TASK GOAL: Every single entry that follows is to be retyped exactly.

== INFORMATION SHOWN ==

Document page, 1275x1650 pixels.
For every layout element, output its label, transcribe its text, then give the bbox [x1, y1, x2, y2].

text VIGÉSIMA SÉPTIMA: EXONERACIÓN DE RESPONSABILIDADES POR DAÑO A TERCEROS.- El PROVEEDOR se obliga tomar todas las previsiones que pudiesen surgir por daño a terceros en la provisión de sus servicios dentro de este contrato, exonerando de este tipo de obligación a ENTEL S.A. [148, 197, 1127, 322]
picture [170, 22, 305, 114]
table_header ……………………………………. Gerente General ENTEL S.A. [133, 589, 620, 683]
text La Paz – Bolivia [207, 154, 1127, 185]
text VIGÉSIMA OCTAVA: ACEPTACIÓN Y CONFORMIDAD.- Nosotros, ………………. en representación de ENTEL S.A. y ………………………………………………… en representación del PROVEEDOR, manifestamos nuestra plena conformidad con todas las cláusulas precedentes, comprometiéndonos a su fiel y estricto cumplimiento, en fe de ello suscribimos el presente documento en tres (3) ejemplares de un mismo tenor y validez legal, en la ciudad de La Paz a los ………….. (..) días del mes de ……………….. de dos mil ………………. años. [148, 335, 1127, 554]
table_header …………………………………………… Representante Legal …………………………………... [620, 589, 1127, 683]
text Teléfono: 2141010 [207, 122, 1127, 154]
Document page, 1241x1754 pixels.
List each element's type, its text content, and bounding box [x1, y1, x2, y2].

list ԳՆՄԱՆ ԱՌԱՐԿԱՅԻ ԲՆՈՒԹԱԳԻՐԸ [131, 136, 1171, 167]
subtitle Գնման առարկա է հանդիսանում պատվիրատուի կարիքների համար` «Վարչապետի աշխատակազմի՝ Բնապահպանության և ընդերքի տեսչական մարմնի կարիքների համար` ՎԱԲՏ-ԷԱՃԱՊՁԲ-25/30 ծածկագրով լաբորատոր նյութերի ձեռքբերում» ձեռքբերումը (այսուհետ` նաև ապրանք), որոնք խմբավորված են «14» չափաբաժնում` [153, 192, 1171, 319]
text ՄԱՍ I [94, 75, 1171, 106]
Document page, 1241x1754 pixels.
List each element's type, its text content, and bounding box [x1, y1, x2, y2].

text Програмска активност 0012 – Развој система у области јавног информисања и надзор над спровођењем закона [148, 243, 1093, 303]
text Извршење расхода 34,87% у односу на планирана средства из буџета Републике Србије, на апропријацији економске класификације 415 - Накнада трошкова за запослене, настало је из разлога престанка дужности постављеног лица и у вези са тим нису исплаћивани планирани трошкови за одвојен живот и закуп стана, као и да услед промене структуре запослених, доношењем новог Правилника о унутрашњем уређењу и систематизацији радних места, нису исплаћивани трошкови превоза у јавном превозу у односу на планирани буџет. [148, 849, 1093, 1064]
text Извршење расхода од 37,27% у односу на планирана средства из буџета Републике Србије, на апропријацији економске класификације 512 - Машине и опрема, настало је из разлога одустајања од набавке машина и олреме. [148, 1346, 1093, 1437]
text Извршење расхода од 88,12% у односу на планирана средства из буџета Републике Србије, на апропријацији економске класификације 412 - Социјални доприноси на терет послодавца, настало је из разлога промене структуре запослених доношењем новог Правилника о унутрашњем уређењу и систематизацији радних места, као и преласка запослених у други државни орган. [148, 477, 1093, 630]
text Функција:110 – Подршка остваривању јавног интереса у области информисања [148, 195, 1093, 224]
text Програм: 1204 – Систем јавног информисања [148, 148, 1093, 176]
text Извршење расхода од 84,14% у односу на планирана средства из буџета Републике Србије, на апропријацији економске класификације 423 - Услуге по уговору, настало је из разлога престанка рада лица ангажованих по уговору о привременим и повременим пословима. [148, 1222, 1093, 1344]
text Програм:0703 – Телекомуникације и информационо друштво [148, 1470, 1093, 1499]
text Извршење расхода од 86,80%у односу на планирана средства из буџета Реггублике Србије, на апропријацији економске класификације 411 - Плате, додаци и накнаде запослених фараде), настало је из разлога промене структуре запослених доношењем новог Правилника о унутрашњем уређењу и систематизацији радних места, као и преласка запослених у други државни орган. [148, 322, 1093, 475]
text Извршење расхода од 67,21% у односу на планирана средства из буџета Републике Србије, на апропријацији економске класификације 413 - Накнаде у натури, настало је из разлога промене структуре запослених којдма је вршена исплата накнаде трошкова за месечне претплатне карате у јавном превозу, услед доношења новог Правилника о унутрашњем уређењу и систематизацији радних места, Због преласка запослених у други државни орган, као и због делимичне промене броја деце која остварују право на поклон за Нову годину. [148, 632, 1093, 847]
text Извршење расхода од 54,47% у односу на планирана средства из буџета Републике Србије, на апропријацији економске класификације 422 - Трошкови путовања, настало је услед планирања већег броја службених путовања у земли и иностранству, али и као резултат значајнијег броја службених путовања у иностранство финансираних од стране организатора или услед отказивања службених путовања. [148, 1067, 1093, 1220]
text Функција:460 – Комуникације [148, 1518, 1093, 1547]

===

ANSWER BOX:
Document page, 1275x1650 pixels.
For every layout element, output its label, transcribe its text, then give the bbox [x1, y1, x2, y2].

text VIGÉSIMA SÉPTIMA: EXONERACIÓN DE RESPONSABILIDADES POR DAÑO A TERCEROS.- El PROVEEDOR se obliga tomar todas las previsiones que pudiesen surgir por daño a terceros en la provisión de sus servicios dentro de este contrato, exonerando de este tipo de obligación a ENTEL S.A. [148, 197, 1127, 322]
picture [170, 22, 305, 114]
table_header ……………………………………. Gerente General ENTEL S.A. [133, 589, 620, 683]
text La Paz – Bolivia [207, 154, 1127, 185]
text VIGÉSIMA OCTAVA: ACEPTACIÓN Y CONFORMIDAD.- Nosotros, ………………. en representación de ENTEL S.A. y ………………………………………………… en representación del PROVEEDOR, manifestamos nuestra plena conformidad con todas las cláusulas precedentes, comprometiéndonos a su fiel y estricto cumplimiento, en fe de ello suscribimos el presente documento en tres (3) ejemplares de un mismo tenor y validez legal, en la ciudad de La Paz a los ………….. (..) días del mes de ……………….. de dos mil ………………. años. [148, 335, 1127, 554]
table_header …………………………………………… Representante Legal …………………………………... [620, 589, 1127, 683]
text Teléfono: 2141010 [207, 122, 1127, 154]
Document page, 1241x1754 pixels.
List each element's type, its text content, and bounding box [x1, y1, x2, y2].

list ԳՆՄԱՆ ԱՌԱՐԿԱՅԻ ԲՆՈՒԹԱԳԻՐԸ [131, 136, 1171, 167]
subtitle Գնման առարկա է հանդիսանում պատվիրատուի կարիքների համար` «Վարչապետի աշխատակազմի՝ Բնապահպանության և ընդերքի տեսչական մարմնի կարիքների համար` ՎԱԲՏ-ԷԱՃԱՊՁԲ-25/30 ծածկագրով լաբորատոր նյութերի ձեռքբերում» ձեռքբերումը (այսուհետ` նաև ապրանք), որոնք խմբավորված են «14» չափաբաժնում` [153, 192, 1171, 319]
text ՄԱՍ I [94, 75, 1171, 106]
Document page, 1241x1754 pixels.
List each element's type, its text content, and bounding box [x1, y1, x2, y2].

text Програмска активност 0012 – Развој система у области јавног информисања и надзор над спровођењем закона [148, 243, 1093, 303]
text Извршење расхода 34,87% у односу на планирана средства из буџета Републике Србије, на апропријацији економске класификације 415 - Накнада трошкова за запослене, настало је из разлога престанка дужности постављеног лица и у вези са тим нису исплаћивани планирани трошкови за одвојен живот и закуп стана, као и да услед промене структуре запослених, доношењем новог Правилника о унутрашњем уређењу и систематизацији радних места, нису исплаћивани трошкови превоза у јавном превозу у односу на планирани буџет. [148, 849, 1093, 1064]
text Извршење расхода од 37,27% у односу на планирана средства из буџета Републике Србије, на апропријацији економске класификације 512 - Машине и опрема, настало је из разлога одустајања од набавке машина и олреме. [148, 1346, 1093, 1437]
text Извршење расхода од 88,12% у односу на планирана средства из буџета Републике Србије, на апропријацији економске класификације 412 - Социјални доприноси на терет послодавца, настало је из разлога промене структуре запослених доношењем новог Правилника о унутрашњем уређењу и систематизацији радних места, као и преласка запослених у други државни орган. [148, 477, 1093, 630]
text Функција:110 – Подршка остваривању јавног интереса у области информисања [148, 195, 1093, 224]
text Програм: 1204 – Систем јавног информисања [148, 148, 1093, 176]
text Извршење расхода од 84,14% у односу на планирана средства из буџета Републике Србије, на апропријацији економске класификације 423 - Услуге по уговору, настало је из разлога престанка рада лица ангажованих по уговору о привременим и повременим пословима. [148, 1222, 1093, 1344]
text Програм:0703 – Телекомуникације и информационо друштво [148, 1470, 1093, 1499]
text Извршење расхода од 86,80%у односу на планирана средства из буџета Реггублике Србије, на апропријацији економске класификације 411 - Плате, додаци и накнаде запослених фараде), настало је из разлога промене структуре запослених доношењем новог Правилника о унутрашњем уређењу и систематизацији радних места, као и преласка запослених у други државни орган. [148, 322, 1093, 475]
text Извршење расхода од 67,21% у односу на планирана средства из буџета Републике Србије, на апропријацији економске класификације 413 - Накнаде у натури, настало је из разлога промене структуре запослених којдма је вршена исплата накнаде трошкова за месечне претплатне карате у јавном превозу, услед доношења новог Правилника о унутрашњем уређењу и систематизацији радних места, Због преласка запослених у други државни орган, као и због делимичне промене броја деце која остварују право на поклон за Нову годину. [148, 632, 1093, 847]
text Извршење расхода од 54,47% у односу на планирана средства из буџета Републике Србије, на апропријацији економске класификације 422 - Трошкови путовања, настало је услед планирања већег броја службених путовања у земли и иностранству, али и као резултат значајнијег броја службених путовања у иностранство финансираних од стране организатора или услед отказивања службених путовања. [148, 1067, 1093, 1220]
text Функција:460 – Комуникације [148, 1518, 1093, 1547]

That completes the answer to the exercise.